Activity:
Take each line below that has "elbow" and copy it.

Supplied records:
######

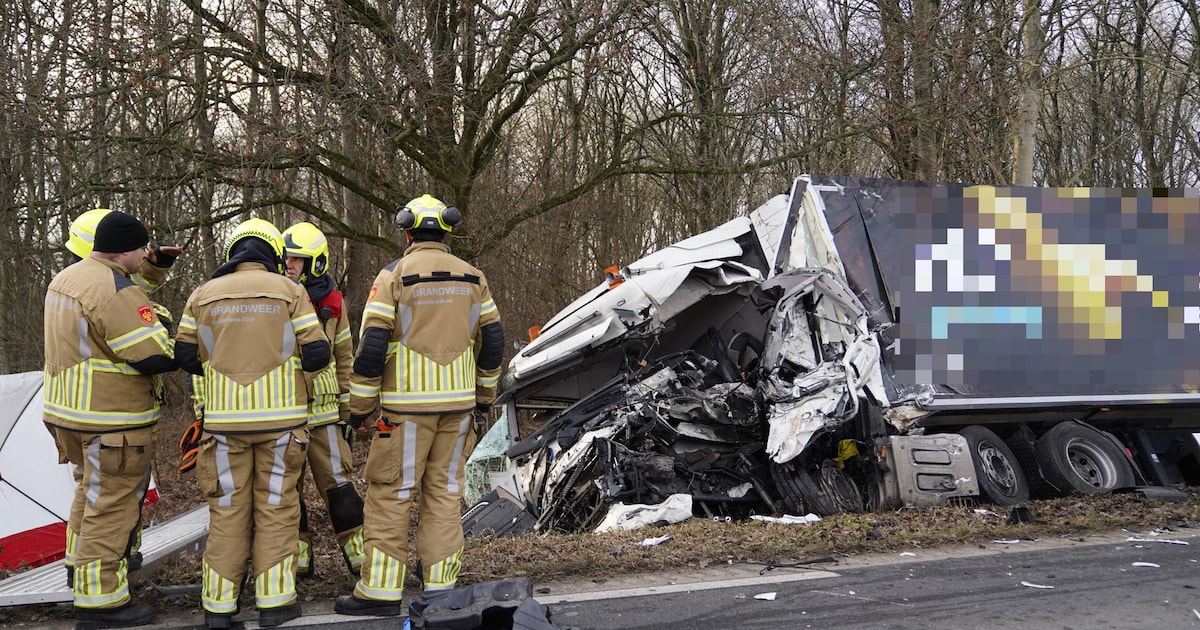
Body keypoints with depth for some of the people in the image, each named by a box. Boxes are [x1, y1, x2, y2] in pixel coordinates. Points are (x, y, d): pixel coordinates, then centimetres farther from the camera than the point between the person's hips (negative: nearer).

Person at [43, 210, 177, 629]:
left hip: (67, 410, 10)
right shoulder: (116, 291, -21)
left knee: (91, 491, 25)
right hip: (111, 421, -10)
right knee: (111, 505, -2)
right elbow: (156, 356, -23)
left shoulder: (65, 279, 12)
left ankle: (83, 567, 38)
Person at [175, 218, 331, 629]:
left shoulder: (203, 295, 5)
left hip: (225, 419, 2)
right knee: (276, 508, 6)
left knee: (227, 511, 9)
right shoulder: (289, 291, -1)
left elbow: (186, 356, 10)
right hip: (280, 418, -2)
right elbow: (317, 354, -5)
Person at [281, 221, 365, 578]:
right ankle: (298, 555, 17)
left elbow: (344, 359, 12)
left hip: (322, 410, -1)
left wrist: (348, 407, 10)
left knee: (337, 481, -2)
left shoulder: (331, 304, 5)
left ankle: (358, 552, 7)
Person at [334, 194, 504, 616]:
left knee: (390, 494, 2)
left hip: (408, 406, -4)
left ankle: (381, 590, 4)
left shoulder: (394, 276, -6)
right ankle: (440, 581, 14)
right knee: (444, 490, 11)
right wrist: (484, 398, 21)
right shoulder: (472, 277, 8)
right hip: (459, 403, 5)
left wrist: (359, 407, -2)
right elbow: (492, 342, 11)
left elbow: (371, 346, -10)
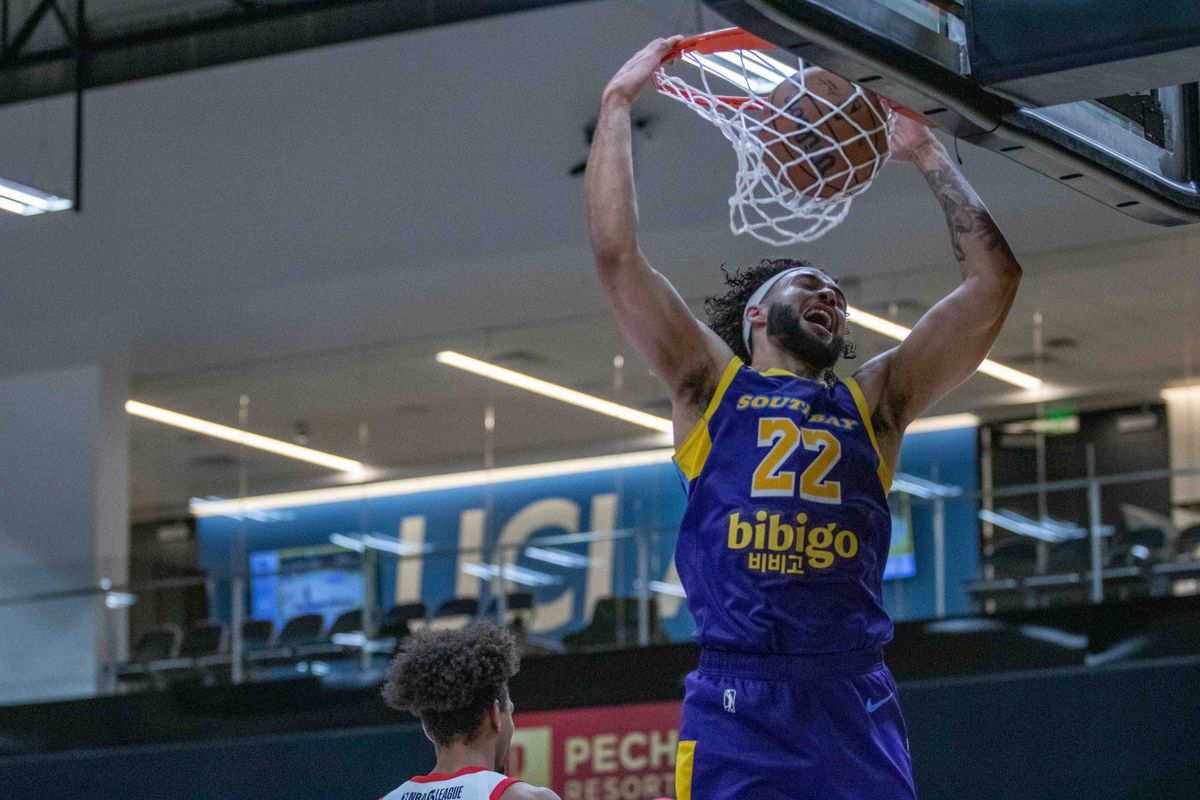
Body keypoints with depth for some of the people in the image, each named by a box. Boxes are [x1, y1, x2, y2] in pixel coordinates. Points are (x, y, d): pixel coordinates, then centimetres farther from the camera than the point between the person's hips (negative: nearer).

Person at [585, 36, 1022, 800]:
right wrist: (618, 105, 11)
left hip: (856, 702, 2)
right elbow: (618, 255, 6)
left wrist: (928, 154, 22)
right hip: (736, 701, -2)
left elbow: (994, 280, 16)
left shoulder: (874, 399, 20)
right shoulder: (710, 383, 16)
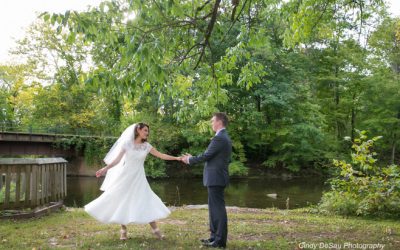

######

Solution:
right elbow: (156, 356, -23)
left elbow: (186, 356, 10)
right elbow: (317, 354, -5)
left elbow: (344, 359, 12)
right elbow: (492, 342, 11)
left elbow: (371, 346, -10)
right elbow: (618, 255, 6)
left elbow: (994, 280, 16)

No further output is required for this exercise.